I work on it slowly as he carries me through the building.
The beta walks ahead of us, and there are loud beeps which seem to echo as they open each door we pass through.
So many locked doors, but why?
I finally realise where we are when they open the door to the treatment room. There’s a typical hospital-style bed and setup to the left as we step inside, but the open door at the back of the space reveals a nesting room that I immediately want to retreat into.
We’re in a heat clinic.
My alpha—no, not mine—I correct myself despite the unhappiness the truth causes. The alpha brought me to the heat clinic. He’d kept me safe. The knowledge paradoxically only makes me want him more.
He tries to set me down on my feet, but I cling to him, whimpering in protest. He can’t leave now.
I don’t want to be left alone here. Who knows what sort of alpha they may have come in to help me?
The idea of an alpha that doesn’t smell like this, who hasn’t made me feel safe, coming in here makes me want to scream.
“Please don’t go,” I manage to whisper despite my shame.

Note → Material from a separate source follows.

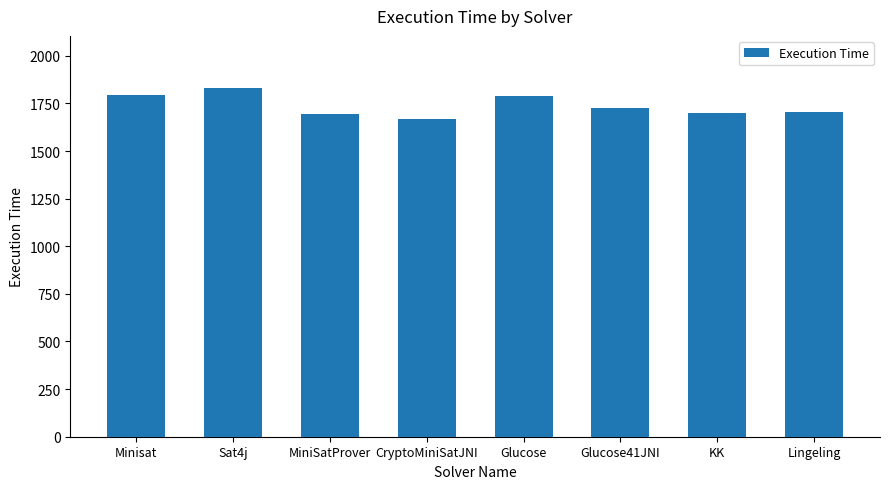

Approximately how many times larger is the value at Sat4j compared to KK?

1.1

Instantly, he stops trying to set me down, and I feel us turning towards the doorway again. He speaks quietly, and through my rising panic at being left here, I can’t comprehend the words.
“This is unusual, but you’re approved for all kinds of heat assistance.
If she’s happy for you to be the one helping her, that’s her choice so long as you’re also consenting to it,” the beta replies, again their less-comforting voice breaking through the haze in my brain much easier than my alpha’s does.
I nuzzle into him, fully in agreement with that idea, more than happy for him to stay. That’s all I want right now.
“The only thing is Nathan,” my alpha says unsurely.
Nathan?
“Your partner,” the beta says in an agreeing voice, my stomach dropping at the mention of it. “You normally only do this together, right? Can he get down here immediately? She'll need to approve of his assistance too, though, or else you’ll both need to leave.”
Does my alpha already have an omega?
The thought makes my stomach twist unhappily.
Some omegas are happy to share their alpha, but I don’t think I’m one of them.
After my first heat…well, if I’d been too much—too needy for one alpha to handle alone, what hope would one with divided attention have?
The idea of another omega’s smell in my nest also sends unpleasant prickles down my neck and spine.
I keep my thoughts to myself, not wanting to make him leave.
I can try to deal with it. I’ll ignore the press of my instincts against my mind if it means he stays. Anything is better than this alpha leaving.
“I understand,” my alpha replies calmly. “Could you call him and explain the situation? I don't want to leave her alone if I don’t have to.”
“Of course. Can you get her settled and ready for the doctor to check her over first? The call has already been made, and she’ll be down here in a few minutes. We’ll need to get through the protocol as quickly as possible, given her current state.”
“You think she’ll let the doctor near?” he asks, sounding like he doubts it.
“Maybe if you hold her the whole time,” the beta replies, amusement coating her words.
Then, the door closes, leaving just the two of us in the heat treatment room. He carries me over to the hospital bed. Thankfully, instead of trying to set me down, he sits on it, leaning back and shifting me to settle me in his lap.
Unsatisfied, I quickly twist back around in his arms, straddling him as he grunts in surprise. I hide my face against his broad chest. I’d likely feel far more embarrassed for the way I press myself against him if it weren’t for the hardness pushing right back at me between my legs.
After a moment, he chuckles, one arm staying wrapped around my waist as the other begins stroking my hair again. His hand feels big and warm, and every soothing touch of it gives me pleasant sparks.
I stay there, content just to breathe him in and feel him so close. This is the scent those stupid spray pheromone companies should bottle, not that repulsive musk they’re slinging. They’d constantly be going out of stock if they could figure out how to recreate this.
“So, are you going to be a good little omega and let the doctor check you out?” he asks in a low voice, his warm breath brushing against the side of my head making my stomach do flips.